**** Document passage ****

This is an archive of the discontinued LLVM Phabricator instance.

[libc++][format][3/6] Adds a __container_buffer.
ClosedPublic

Authored by Mordante on Sep 26 2021, 6:48 AM.

Details

Reviewers
ldionne
vitaut
Group Reviewers
Restricted Project
Commits
rG889302292bf6: [libc++][format][3/6] Adds a __container_buffer.
Summary

Instead of writing every character directly into the container by using
a back_insert_iterator the data is buffered in an array. This buffer
is then inserted to the container by calling its insert member function.

Since there's no guarantee every container's insert behaves properly
containers need to opt-in to this behaviour. The appropriate standard
containers opt-in to this behaviour.

This change improves the performance of the format functions that use a
back_insert_iterator.

Depends on D110495

Diff Detail

Event Timeline

Mordante created this revision.Sep 26 2021, 6:48 AM
Mordante requested review of this revision.Sep 26 2021, 6:48 AM
Herald added a project: Restricted Project. · View Herald TranscriptSep 26 2021, 6:48 AM
Herald added a reviewer: Restricted Project. · View Herald Transcript
Mordante updated this revision to Diff 375099.Sep 26 2021, 7:11 AM

Attempt to fix Clang-11 build issue.

libcxx/include/__format/buffer.h
146

The machinery to __enable_insertable in a container right now is like 16 lines. You could get it down to 1 line, and no helper headers, and C++11-compatible, if you changed this to

is_same_v<_Container, typename _Container::__enable_format_insertable>

Then the containers (vector, deque, string, list, etc.) would just have to say e.g.

using __enable_format_insertable = vector<_Tp, _Alloc>;

without any extra headers or ifdef-guards or anything.

149

add_pointer_t<typename _Container::value_type> is invariably typename _Container::value_type*, right?

154–176

Rather than lines 129-140, I suggest that you add a member function container_type *back_insert_iterator::__get_container() const to libc++'s back_insert_iterator.
I suppose you still need a partial-specialization-based approach equivalent to lines 117-127, in order to tell you whether the user's iterator type is exactly back_insert_iterator (in which case this optimization is safe) or merely something that slices to back_insert_iterator (in which case this optimization is dubious). But once you know it's exactly back_insert_iterator, you can just ask for its container_type member typedef, and use your new member function to get a pointer to the container; you don't have to use tricks for that part.

**** Given data ****

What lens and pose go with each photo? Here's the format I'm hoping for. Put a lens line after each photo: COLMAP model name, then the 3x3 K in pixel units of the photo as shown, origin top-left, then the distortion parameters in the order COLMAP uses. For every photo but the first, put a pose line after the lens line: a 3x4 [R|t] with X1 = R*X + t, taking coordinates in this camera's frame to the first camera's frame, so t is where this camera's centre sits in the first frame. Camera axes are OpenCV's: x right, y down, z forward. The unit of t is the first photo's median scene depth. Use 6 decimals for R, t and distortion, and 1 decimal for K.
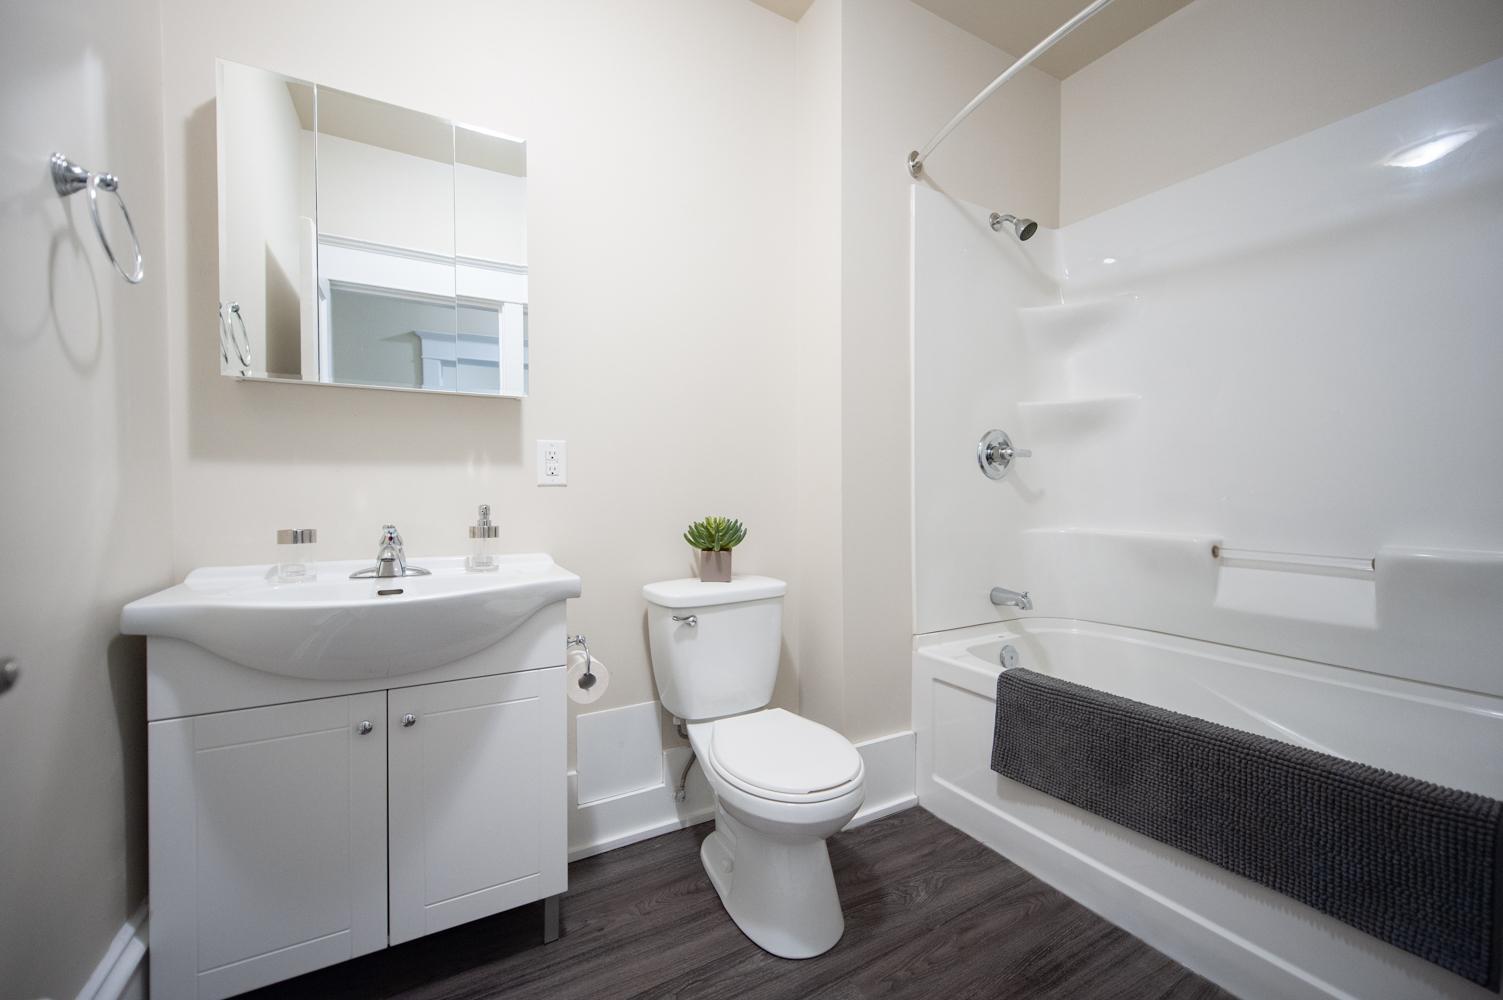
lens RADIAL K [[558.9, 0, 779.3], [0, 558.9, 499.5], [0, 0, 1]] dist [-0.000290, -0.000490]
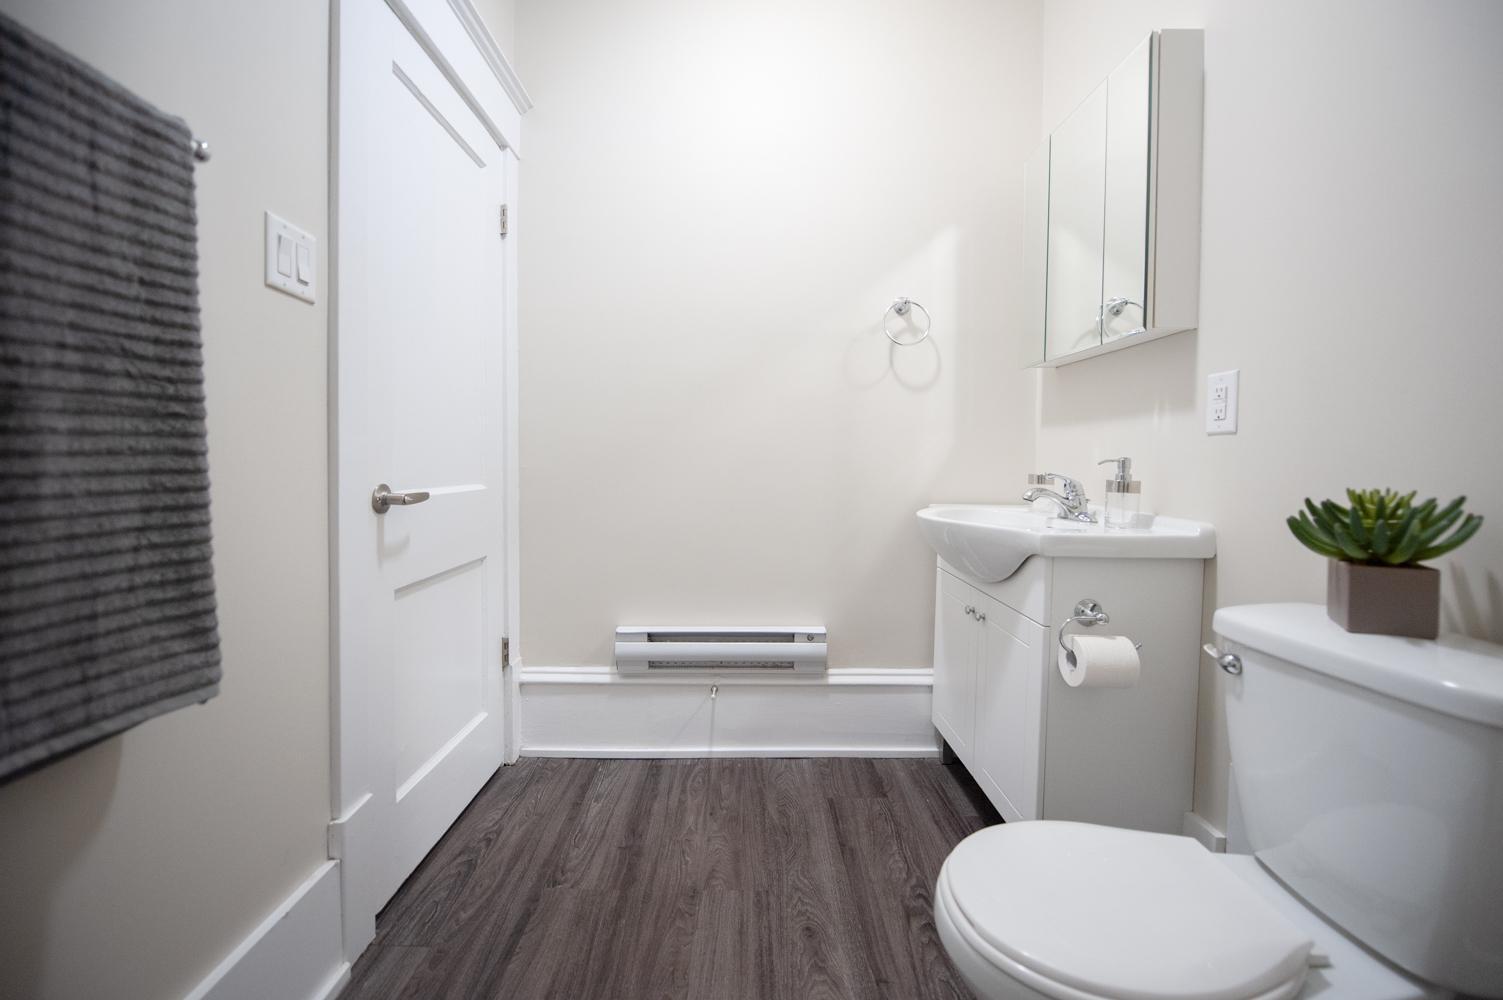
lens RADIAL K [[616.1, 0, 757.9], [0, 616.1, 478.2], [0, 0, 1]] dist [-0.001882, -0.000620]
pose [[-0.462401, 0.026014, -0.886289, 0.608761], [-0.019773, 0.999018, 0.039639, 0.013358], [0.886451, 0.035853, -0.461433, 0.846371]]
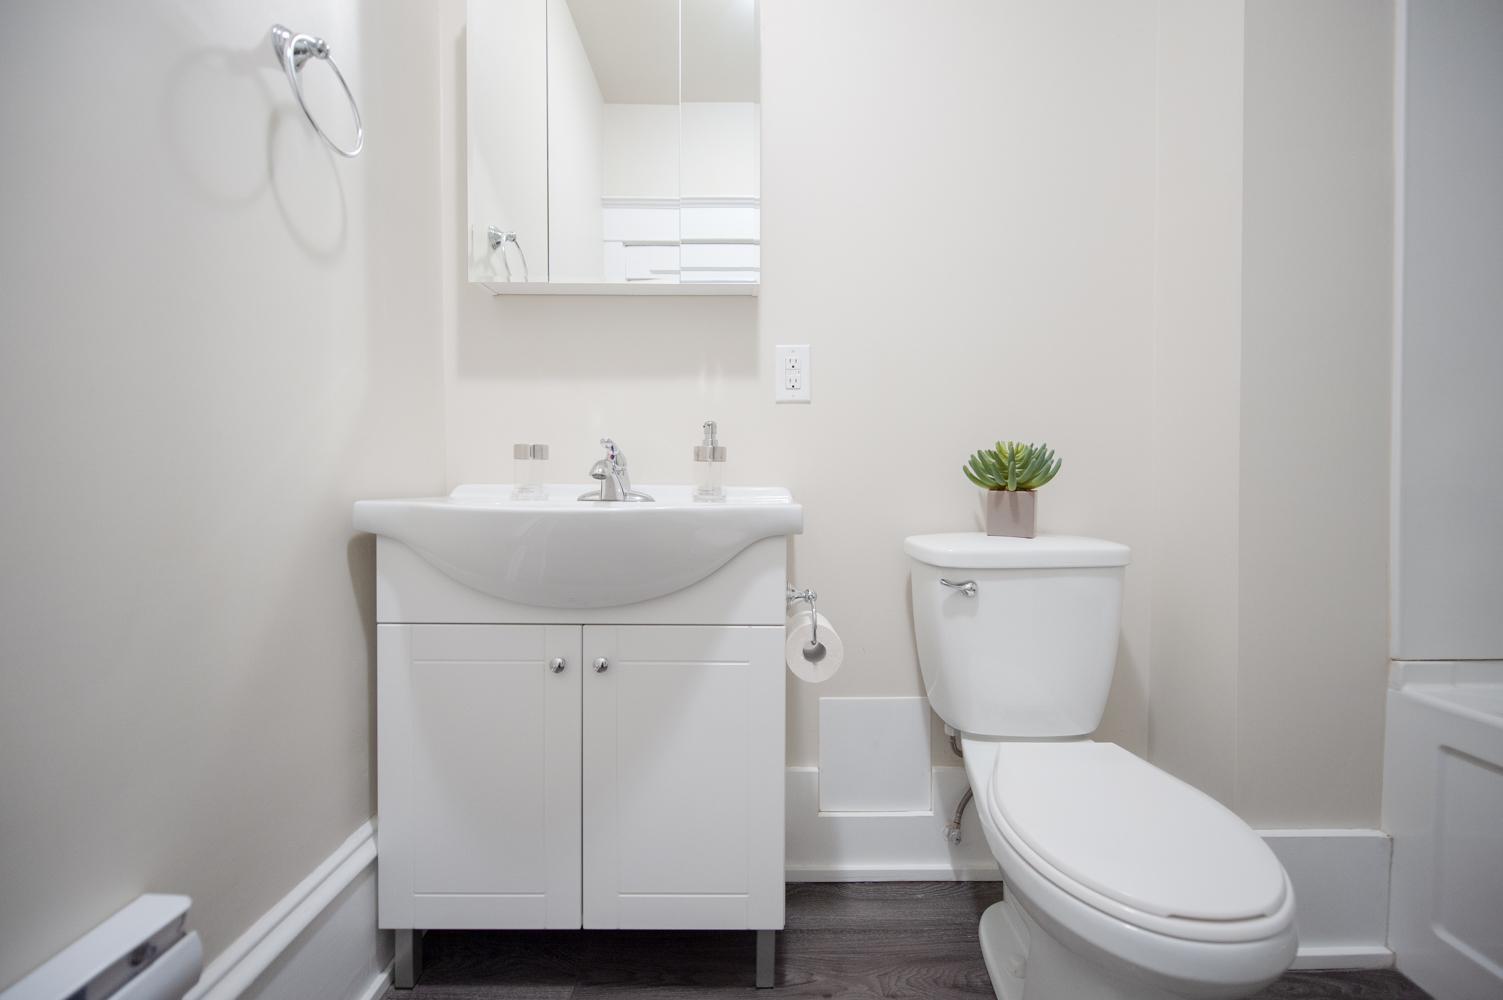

****

■ Your instructions:
Reproduce word for word the part of the libc++ code review above, starting with "libcxx/include/__format/buffer.h" and going on through "ifdef-guards or anything.".

■ Solution for this exercise:
libcxx/include/__format/buffer.h
146

The machinery to __enable_insertable in a container right now is like 16 lines. You could get it down to 1 line, and no helper headers, and C++11-compatible, if you changed this to

is_same_v<_Container, typename _Container::__enable_format_insertable>

Then the containers (vector, deque, string, list, etc.) would just have to say e.g.

using __enable_format_insertable = vector<_Tp, _Alloc>;

without any extra headers or ifdef-guards or anything.